# Moving to Spain



## FloridaBrit (Mar 4, 2008)

All,

My wife (U.S Citizen) and I (U.K. Citizen) currently live in Florida, USA, and we are looking into spending 6 - 10 months around the Barcelona area.

I have a few questions:

1) I see that on long term lets you have to pay for the monthly bills, and was wondering what the typical cost for electric, water, air-con are. The villa we have found is 2 years old at around 450 m².

2) I think if we stay less than 6 months we are not liable for any local tax on our earnings? We run a internet based company, so are typically working while in Spain.

3) We have 2 cats that we would like to bring over. Is there any quarantine restrictions?

4) My wife gets a 6 month visa stamped in her passport when she arrives in the U.K. Does that mean she can stay 6 months in Spain?

Thanks for any help.


----------



## FloridaBrit (Mar 4, 2008)

Sorry another 2 questions:

5) By staying 6 months or less you don't become a resident do you? 

6) We are bring our Florida plated car over, and have a insurance company over here that will supply the insurance etc.

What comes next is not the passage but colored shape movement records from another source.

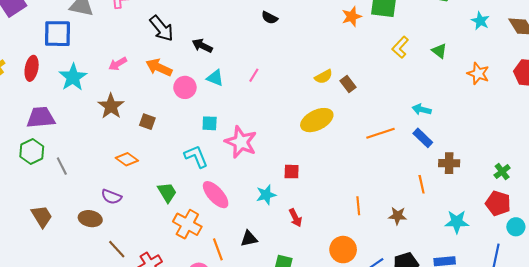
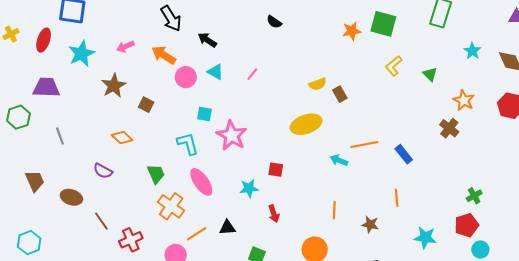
cyan arrow: (422, 110) -> (339, 160), moved
green hexagon: (32, 151) -> (18, 117), moved
brown cross: (449, 163) -> (449, 128), moved, turned 30
red pentagon: (498, 203) -> (467, 225), turned 30
brown ellipse: (90, 219) -> (71, 197), moved
orange line: (218, 249) -> (197, 234), turned 70

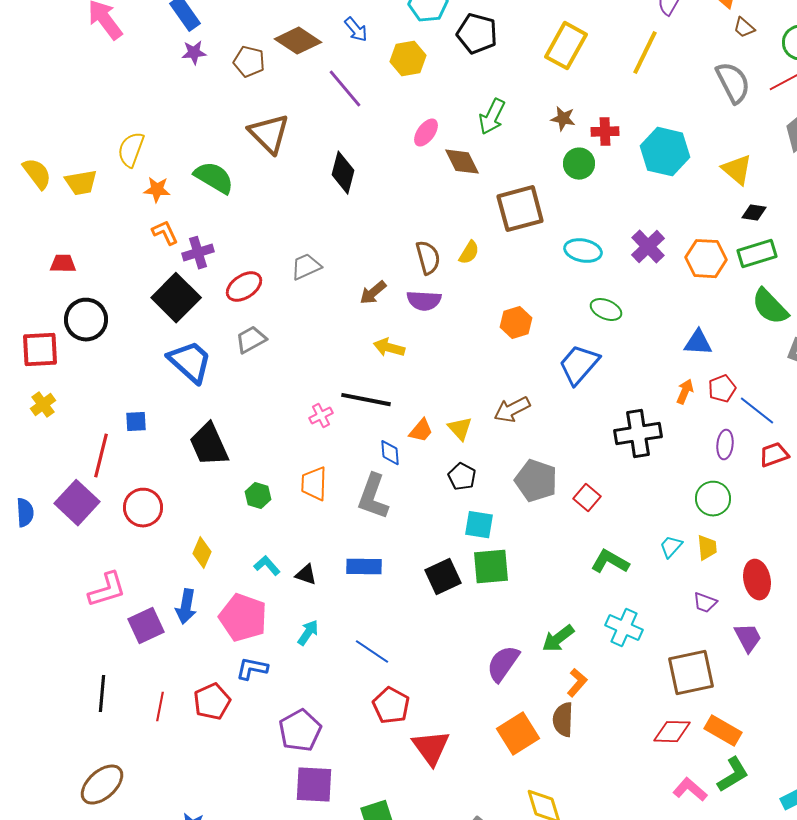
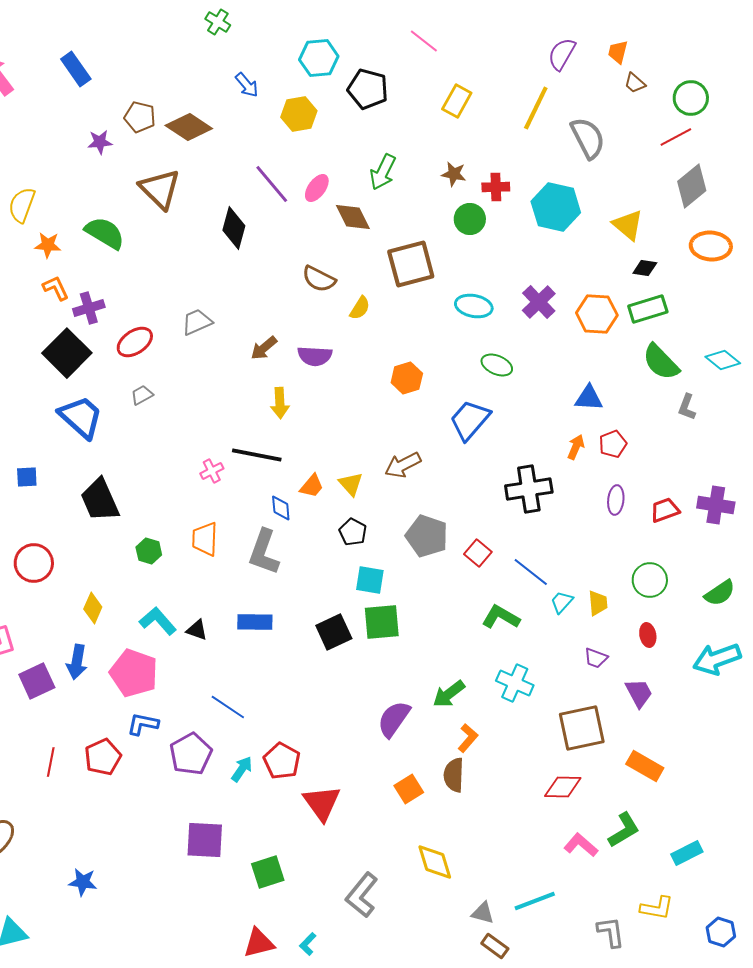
brown diamond: (298, 41) -> (189, 127), moved
yellow rectangle: (566, 46) -> (457, 101), size x0.7
purple star: (194, 53) -> (100, 142), moved
gray semicircle: (733, 83) -> (588, 138), moved
purple line: (345, 89) -> (272, 184), moved
brown semicircle: (428, 258) -> (319, 279), moved, turned 132
gray trapezoid: (251, 340) -> (142, 395), size x0.7
yellow arrow: (389, 348) -> (280, 403), turned -108
blue line: (757, 411) -> (531, 572), moved
green circle: (713, 499) -> (650, 580), moved
cyan L-shape: (267, 566) -> (158, 621), size x1.4
red ellipse: (757, 580) -> (648, 635), size x0.6
cyan arrow: (308, 633) -> (242, 769), moved
blue line: (372, 652) -> (228, 707), moved
purple pentagon: (300, 731) -> (191, 754), moved
orange rectangle: (723, 731) -> (645, 766), moved
orange square: (518, 734) -> (409, 789), size x0.7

So as long as we have all the papers we can drive the car for 6 months in Spain without any restrictions?


----------



## Bevdeforges (Nov 16, 2007)

Hi, and welcome to the forum.

Can't help you with the specifics about Spain, but a little on Europe in general.

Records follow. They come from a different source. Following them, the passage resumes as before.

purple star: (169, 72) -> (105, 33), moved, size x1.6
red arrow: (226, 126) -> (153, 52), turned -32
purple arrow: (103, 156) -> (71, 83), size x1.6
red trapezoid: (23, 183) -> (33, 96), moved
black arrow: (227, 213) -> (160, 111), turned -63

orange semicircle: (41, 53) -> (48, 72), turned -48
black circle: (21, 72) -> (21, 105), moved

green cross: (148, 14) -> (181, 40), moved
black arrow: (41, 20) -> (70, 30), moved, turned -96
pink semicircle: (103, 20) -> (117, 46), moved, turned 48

3. Generally there is no restriction on the cats, other than a recent health certificate. If your vet can't get the form for you, check with a Spanish embassy or consulate in the US. Usually it's a bi-lingual form you have to have filled out a few days before you leave to certify that shots are up to date and the cats are in good shape.

If you get them chipped (useful for going to the UK with them), be sure you check the type of chip. There are two kinds available in the US - one is completely unreadable here in Europe. Make sure the chip is the European standard type.

4. Probably not. The UK is not part of the Schengen agreement, and keeps their own rules for admission. Once you're admitted to a Schengen country, the visa is supposed to carry over (at least for the short term), but generally the best she can get is 3 months (90 days) without a formal visa.

5. Not for US tax purposes. For most countries, you become resident if you stay 183 days out of a tax year (usually a calendar year). But, you'll still have to file US tax returns - and with only 6 months a year out of the country, you won't be able to take advantage of the overseas earned income exclusion.

6. Don't know about the car - though I have seen the odd US-plated car on the roads here. Usually there are inspection procedures to go through. Again, I'd check with the embassy or consulate before you go.
Cheers,
Bev


----------



## Stravinsky (Aug 12, 2007)

In theory if you are not a resident then you can drive your car here for 6 months as long is the car is fully road legal in the country of original registration, i.e. it has to have current road tax and test certificates. After the 6 months is up to a day, if you are caught driving it then in theory you can have the car seized. I'm amazed its worth your while bringing the car over with costs etc. Make sure you keep copies of the shipping documents evidencing date of arrival of the car into Spain in the car with you at all times.
There are rules about what you have to carry here in Spain, such as reflective jackets, spare bulb sets, a separate spare set of glasses if you wear them and all documentation relating to the ownership, legality and insurance on the car.

Electricity is quite expensive here (well, compared to the UK anyway). There are just two of us and in the winter months we pay around €90 - €120 a month + €50 a month in logs Water is only about €40 - €70 a quarter, and thats with a pool. 450 m2 is very large villa!

Again in theory you need to register as a resident here within 30 days if you come here to live, but if you stay under 6 months as a temporary visitor then it should be acceptable. You may find yourself continually explaining your situation if stopped by the police.

After 6 months you enter a grey area and are on dodgy ground as could be considered a resident for tax purposes etc.


----------